Mit dem Anstieg der Betreuungserfordernisse sind auch die Personalkosten deutlich gestiegen. Dazu kam das Problem, "dass es immer weniger hochqualifiziertes Pflegepersonal gibt, die als Pflegedienstleitungen eingestellt werden können."
Ableben vieler Bewohner
"Durch das Ableben vieler Bewohner, welches jedoch nicht alleine auf Corona, sondern auch auf das hohe Durchschnittsalter der Bewohner zurückzuführen ist, sank die Belegung der SKZ von durchschnittlich 95 Prozent auf nunmehr lediglich 65 Prozent; so kann ein wirtschaftliches Überleben nicht auf Dauer gewährleistet werden", heißt es weiter. "Die sonst üblichen Nachbesetzungen von Bewohnern sind aufgrund der Pandemie und insbesondere aufgrund der teilweise massiv reißerischen und unrichtigen Berichterstattungen in den Medien verständlicherweise ausgeblieben."

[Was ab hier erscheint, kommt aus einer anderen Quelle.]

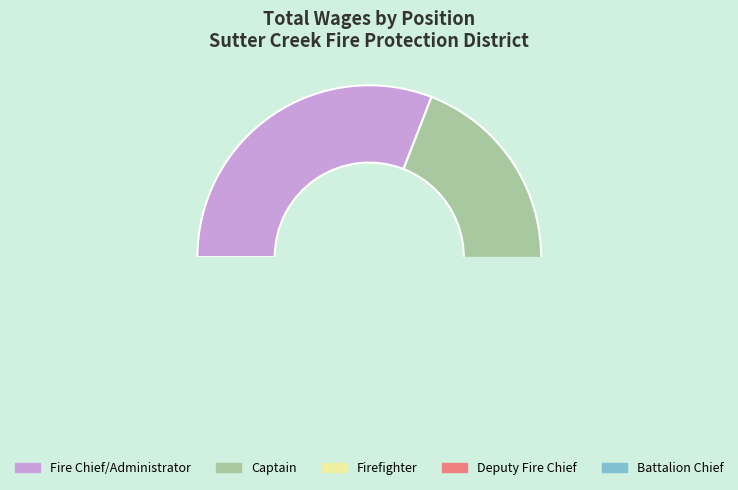

To the nearest percent, what is the difference between the Firefighter and Battalion Chief slice percentages?

3%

Und weiter heißt es: "Die sich daraus ergebende Schere zwischen Einnahmen und Aufwendungen kann die Antragstellerin nunmehr wirtschaftlich nicht mehr stemmen, zudem auch die Beiträge durch Spenden massiv zurückgegangen und viele Krankentransporte ausgebliebensind, sodass die Auslastung auch im Bereich des Rettungsdienstesschwankend war."
Bis zuletzt hat die Antragstellerin versucht, die Betriebe der SKZ an interessierte Dritte bzw. an Investoren zu veräußern, um eine Insolvenz abzuwenden. Doch die Bemühungen scheiterten.
Schulden und Vermögen
Die Verbindlichkeiten werden mit 4,54 Millionen Euro ausgewiesen, davon entfallen 2,119 Millionen Euro auf die Finanz, 538.000 Euro auf die ÖGK und 1,5 Millionen Euro auf die Vermieter sowie 384.800 Euro auf Lieferanten. Da alut AKV die Löhne und Lohnnebenkosten für den Monat April 2021 offen sind, kann man von Verbindlichkeiten in Höhe von zumindest 5,9 Millionen Euro ausgehen.

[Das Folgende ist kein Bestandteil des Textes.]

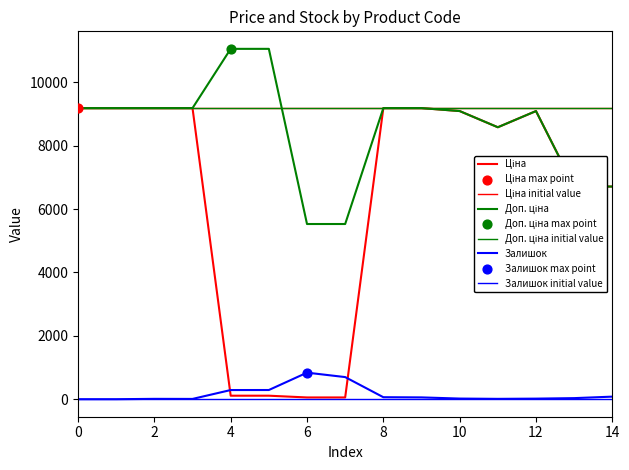

Which series reaches the minimum Y coordinate?

Залишок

Die Aktiva bestehen aus einem Bankguthaben in Höhe von 1,2 Millionen Euro und einem Anlagevermögen in Höhe von 1,179 Millionen Euro. Sämtliche Löhne und Gehälter für April wurden nicht mehr ausgezahlt.
Die Zukunft
Um den Pflegebetrieb aufrecht halten zu können, sollten die Mitarbeiter schnellstmöglich bezahlt werden, damit sie nicht zu anderen Betreibern wechseln. Der Teilbetrieb der sieben aktiven SKZ soll weitergeführt werden. Es wird aber angenommen, dass sich Interessenten für eine Übernahme des Betriebs beim Masseverwalter melden werden.
Sollte die Übernahme durch Interessenten nicht fruchten, sei es "unumgänglich mit dem Land Steiermark hinsichtlich der Übernahme der Pfleglinge in Kontakt zu treten".
Der Teilbetrieb Rettungsdienst ist hochdefizitär und soll geschlossen werden. Er ist für den Betrieb der SKZ nicht notwendig.